The Free National Movement said in a press statement yesterday that party leader Hubert Ingraham has requested a meeting with the commissioner of police in connection with the matter involving more than 100 documented Haitian immigrants from Eleuthera who were wrongfully detained at the Carmichael Road Detention Centre in New Providence.

“The Free National Movement utterly condemns the operation in Eleuthera last Friday in which some 166 aliens with legal status were snatched from their homes in the early hours of the morning, transported to Nassau, incarcerated at the Carmichael Road Detention Centre then released and abandoned in Nassau,” the FNM said in its statement.

Spanish Wells businessmen Abner Pinder and Judson Thompson had to arrange accommodations for the Haitians on Friday night and hired a fast ferry to get them back to Eleuthera on Saturday.

The Bahama Journal confirmed on Monday that police actually arrested 193 Haitians and 179 were eventually released.

Immigration Minister Shane Gibson told The Bahama Journal that the arrest of the immigrants “was not a raid” but a police operation.

But the FNM said, “it is obvious that this operation was not only a raid, but one that was ill-conceived and poorly executed.”

“This is an embarrassment to government and to the country and we can only hope that it will not do further damage to the reputation of the Bahamas abroad,” the FNM said.

“The incompetent handling of sensitive matters by the PLP Government has already given the country enough bad publicity.”

The FNM was no doubt referring to the 10-month detention of two Cuban dentists who were recently released from the Detention Centre amid growing bad publicity for the country.
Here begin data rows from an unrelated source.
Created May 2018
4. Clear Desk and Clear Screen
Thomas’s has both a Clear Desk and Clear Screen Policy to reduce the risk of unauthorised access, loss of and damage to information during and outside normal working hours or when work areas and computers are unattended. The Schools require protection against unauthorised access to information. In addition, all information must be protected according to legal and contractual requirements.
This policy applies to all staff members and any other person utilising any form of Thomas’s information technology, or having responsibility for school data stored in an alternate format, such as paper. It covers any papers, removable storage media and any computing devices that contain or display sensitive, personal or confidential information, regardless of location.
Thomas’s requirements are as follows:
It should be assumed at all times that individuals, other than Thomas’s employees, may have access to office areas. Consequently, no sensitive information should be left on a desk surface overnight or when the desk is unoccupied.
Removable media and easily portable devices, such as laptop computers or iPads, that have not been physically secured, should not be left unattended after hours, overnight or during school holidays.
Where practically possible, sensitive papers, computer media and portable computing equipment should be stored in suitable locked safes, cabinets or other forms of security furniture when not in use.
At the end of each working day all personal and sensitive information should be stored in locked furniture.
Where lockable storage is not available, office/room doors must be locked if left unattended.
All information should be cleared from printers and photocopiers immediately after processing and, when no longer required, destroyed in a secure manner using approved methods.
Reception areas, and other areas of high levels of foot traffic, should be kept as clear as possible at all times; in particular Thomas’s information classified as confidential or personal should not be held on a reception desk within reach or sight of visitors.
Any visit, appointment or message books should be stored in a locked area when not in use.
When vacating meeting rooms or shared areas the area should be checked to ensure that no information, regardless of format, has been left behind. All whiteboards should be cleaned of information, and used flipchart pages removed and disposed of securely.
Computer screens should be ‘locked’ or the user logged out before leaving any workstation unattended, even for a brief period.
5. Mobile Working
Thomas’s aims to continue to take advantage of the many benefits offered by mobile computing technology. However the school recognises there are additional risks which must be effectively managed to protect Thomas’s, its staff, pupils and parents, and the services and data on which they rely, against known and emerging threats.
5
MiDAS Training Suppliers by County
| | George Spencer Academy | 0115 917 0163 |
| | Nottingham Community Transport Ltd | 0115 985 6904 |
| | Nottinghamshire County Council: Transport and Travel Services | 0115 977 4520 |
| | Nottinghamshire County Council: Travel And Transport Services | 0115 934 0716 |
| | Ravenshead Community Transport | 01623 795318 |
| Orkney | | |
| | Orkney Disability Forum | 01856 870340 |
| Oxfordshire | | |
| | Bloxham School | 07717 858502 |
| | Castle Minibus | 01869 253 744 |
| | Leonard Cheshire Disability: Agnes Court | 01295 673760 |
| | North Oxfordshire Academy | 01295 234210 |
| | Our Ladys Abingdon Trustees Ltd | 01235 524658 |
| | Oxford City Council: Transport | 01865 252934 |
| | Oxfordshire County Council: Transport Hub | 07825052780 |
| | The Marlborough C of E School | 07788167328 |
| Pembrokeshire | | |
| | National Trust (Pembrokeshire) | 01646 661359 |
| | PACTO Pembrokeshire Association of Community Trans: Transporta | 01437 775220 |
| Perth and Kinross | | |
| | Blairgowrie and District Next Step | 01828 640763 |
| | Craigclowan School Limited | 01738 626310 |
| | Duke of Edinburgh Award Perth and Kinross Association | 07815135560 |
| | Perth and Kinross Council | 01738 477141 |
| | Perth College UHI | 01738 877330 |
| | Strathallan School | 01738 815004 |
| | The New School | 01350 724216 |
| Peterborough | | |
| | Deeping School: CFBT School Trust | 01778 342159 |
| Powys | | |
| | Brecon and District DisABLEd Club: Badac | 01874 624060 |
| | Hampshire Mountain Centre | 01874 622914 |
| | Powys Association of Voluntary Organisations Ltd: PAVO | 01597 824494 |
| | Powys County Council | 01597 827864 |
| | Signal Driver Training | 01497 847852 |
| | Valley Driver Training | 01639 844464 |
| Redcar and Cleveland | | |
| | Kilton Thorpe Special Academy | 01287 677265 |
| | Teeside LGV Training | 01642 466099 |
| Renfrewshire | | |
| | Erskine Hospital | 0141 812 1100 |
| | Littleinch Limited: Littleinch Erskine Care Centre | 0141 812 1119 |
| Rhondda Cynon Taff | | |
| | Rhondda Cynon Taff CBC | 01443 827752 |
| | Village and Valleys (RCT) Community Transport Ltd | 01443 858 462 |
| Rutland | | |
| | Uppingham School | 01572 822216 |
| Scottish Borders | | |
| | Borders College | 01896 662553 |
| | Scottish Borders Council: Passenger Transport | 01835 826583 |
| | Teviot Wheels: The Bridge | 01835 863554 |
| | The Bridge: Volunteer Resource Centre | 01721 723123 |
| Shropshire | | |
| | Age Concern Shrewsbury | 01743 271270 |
The FNM statement added, “Mr. Gibson was at the dock to grandstand when the immigrants were brought to Nassau but then he claimed that he did not know if any of his immigration officers were with the police on the raid.”

The minister made that claim in an interview with The Bahama Journal on Sunday.
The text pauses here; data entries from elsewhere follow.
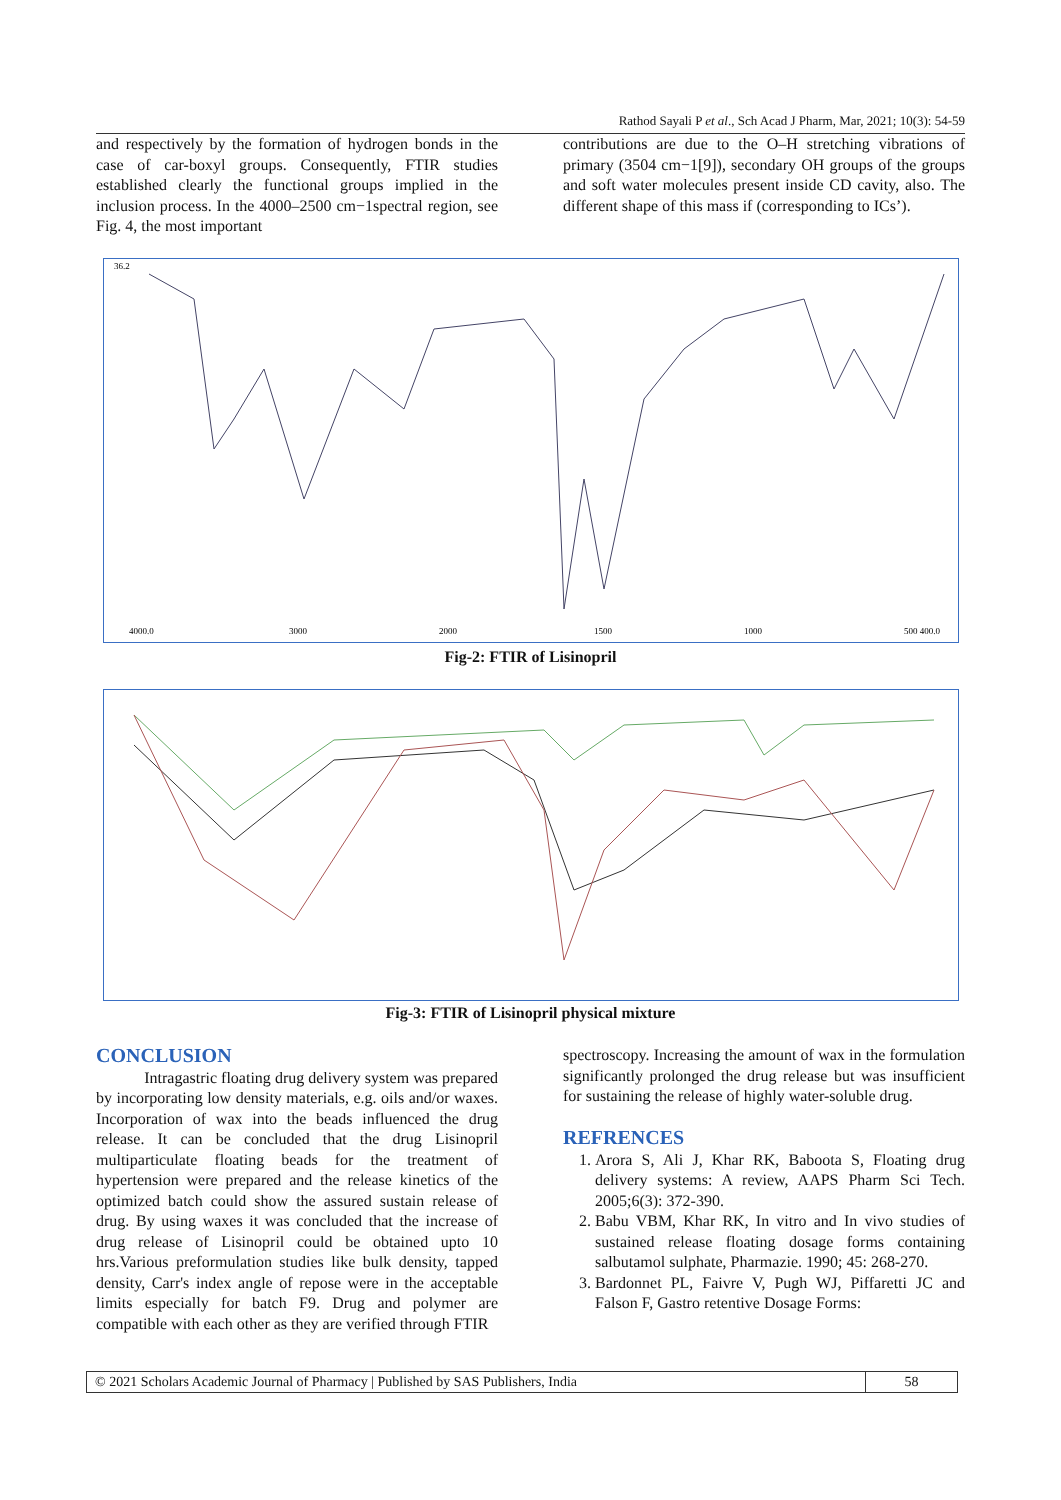Rathod Sayali P et al., Sch Acad J Pharm, Mar, 2021; 10(3): 54-59
and respectively by the formation of hydrogen bonds in the case of car-boxyl groups. Consequently, FTIR studies established clearly the functional groups implied in the inclusion process. In the 4000–2500 cm−1spectral region, see Fig. 4, the most important
contributions are due to the O–H stretching vibrations of primary (3504 cm−1[9]), secondary OH groups of the groups and soft water molecules present inside CD cavity, also. The different shape of this mass if (corresponding to ICs’).
36.2
4000.0
3000
2000
1500
1000
500 400.0
Fig-2: FTIR of Lisinopril
Fig-3: FTIR of Lisinopril physical mixture
CONCLUSION
Intragastric floating drug delivery system was prepared by incorporating low density materials, e.g. oils and/or waxes. Incorporation of wax into the beads influenced the drug release. It can be concluded that the drug Lisinopril multiparticulate floating beads for the treatment of hypertension were prepared and the release kinetics of the optimized batch could show the assured sustain release of drug. By using waxes it was concluded that the increase of drug release of Lisinopril could be obtained upto 10 hrs.Various preformulation studies like bulk density, tapped density, Carr's index angle of repose were in the acceptable limits especially for batch F9. Drug and polymer are compatible with each other as they are verified through FTIR
spectroscopy. Increasing the amount of wax in the formulation significantly prolonged the drug release but was insufficient for sustaining the release of highly water-soluble drug.
REFRENCES
1. Arora S, Ali J, Khar RK, Baboota S, Floating drug delivery systems: A review, AAPS Pharm Sci Tech. 2005;6(3): 372-390.
2. Babu VBM, Khar RK, In vitro and In vivo studies of sustained release floating dosage forms containing salbutamol sulphate, Pharmazie. 1990; 45: 268-270.
3. Bardonnet PL, Faivre V, Pugh WJ, Piffaretti JC and Falson F, Gastro retentive Dosage Forms:
© 2021 Scholars Academic Journal of Pharmacy | Published by SAS Publishers, India 58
The FNM said, “That is totally unacceptable since Mr. Gibson obviously knew about the raid and we are informed that there were in fact two immigration officers on the mission who refused to participate further, and did not return to Nassau with the police.”
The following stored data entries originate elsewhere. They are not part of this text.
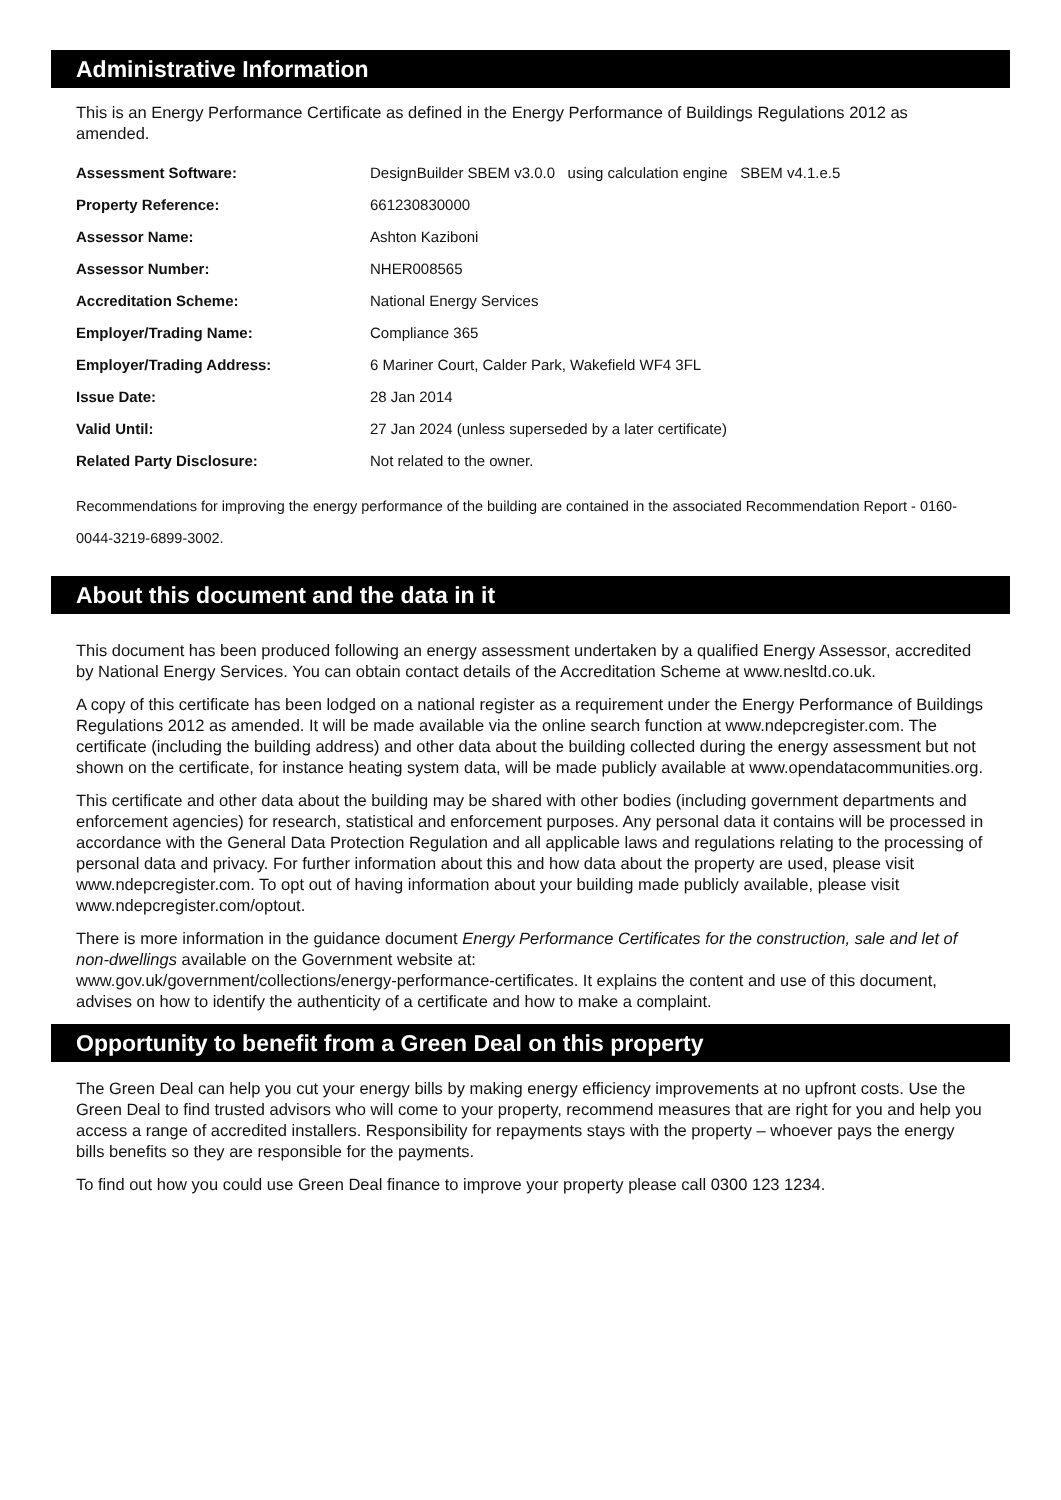Administrative Information
This is an Energy Performance Certificate as defined in the Energy Performance of Buildings Regulations 2012 as amended.
| Assessment Software: | DesignBuilder SBEM v3.0.0 using calculation engine SBEM v4.1.e.5 |
| Property Reference: | 661230830000 |
| Assessor Name: | Ashton Kaziboni |
| Assessor Number: | NHER008565 |
| Accreditation Scheme: | National Energy Services |
| Employer/Trading Name: | Compliance 365 |
| Employer/Trading Address: | 6 Mariner Court, Calder Park, Wakefield WF4 3FL |
| Issue Date: | 28 Jan 2014 |
| Valid Until: | 27 Jan 2024 (unless superseded by a later certificate) |
| Related Party Disclosure: | Not related to the owner. |
Recommendations for improving the energy performance of the building are contained in the associated Recommendation Report - 0160-0044-3219-6899-3002.
About this document and the data in it
This document has been produced following an energy assessment undertaken by a qualified Energy Assessor, accredited by National Energy Services. You can obtain contact details of the Accreditation Scheme at www.nesltd.co.uk.
A copy of this certificate has been lodged on a national register as a requirement under the Energy Performance of Buildings Regulations 2012 as amended. It will be made available via the online search function at www.ndepcregister.com. The certificate (including the building address) and other data about the building collected during the energy assessment but not shown on the certificate, for instance heating system data, will be made publicly available at www.opendatacommunities.org.
This certificate and other data about the building may be shared with other bodies (including government departments and enforcement agencies) for research, statistical and enforcement purposes. Any personal data it contains will be processed in accordance with the General Data Protection Regulation and all applicable laws and regulations relating to the processing of personal data and privacy. For further information about this and how data about the property are used, please visit www.ndepcregister.com. To opt out of having information about your building made publicly available, please visit www.ndepcregister.com/optout.
There is more information in the guidance document Energy Performance Certificates for the construction, sale and let of non-dwellings available on the Government website at:
www.gov.uk/government/collections/energy-performance-certificates. It explains the content and use of this document, advises on how to identify the authenticity of a certificate and how to make a complaint.
Opportunity to benefit from a Green Deal on this property
The Green Deal can help you cut your energy bills by making energy efficiency improvements at no upfront costs. Use the Green Deal to find trusted advisors who will come to your property, recommend measures that are right for you and help you access a range of accredited installers. Responsibility for repayments stays with the property – whoever pays the energy bills benefits so they are responsible for the payments.
To find out how you could use Green Deal finance to improve your property please call 0300 123 1234.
An immigration official confirmed the same to the Bahama Journal.

The FNM said it fully supports the protection of the country’s borders from those who traffic in illegal immigrants, and also fully supports the apprehension and repatriation of all undocumented aliens to their countries of origin.

“But we must remain a humane nation where the rule of law prevails and the strangers within our gates are afforded the protection of that law,” the statement added.

“It is an outrage that persons residing legally in the Bahamas – holders of work and residence permits – should be so callously treated. After all, those who enforce the law must also obey the law. This applies equally to the police as it does to the citizen.”

Minister Gibson told the Journal on Sunday that there was a concern that some of the documents could have been fraudulent and police were taking no chances.

But the FNM said immigration officers should have been in Eleuthera to determine on the spot that these persons were in possession of legal documentation.

“It was a waste of public resources to transport 166 legal residents to Nassau, but having done so the authorities should have assumed responsibility for getting them back home,” the statement added.

“Minister Gibson did not have to check after the fact to see what had been done before. Common sense should have told him that was the right thing to do.”

The FNM said another regrettable aspect of this “clumsy operation” was that it disrupted the commercial and social life of Eleuthera and was costly for those Bahamians who legally employ the permit holders.

“Because the government may have a problem with corrupt practices and forged immigration documents [it] is no reason to detain without legal reasons, persons in possession of valid immigration documents,” the statement added.

“The FNM recommends that the government should move quickly to introduce machine-readable cards which cannot be easily forged and do away with outmoded paper permits.”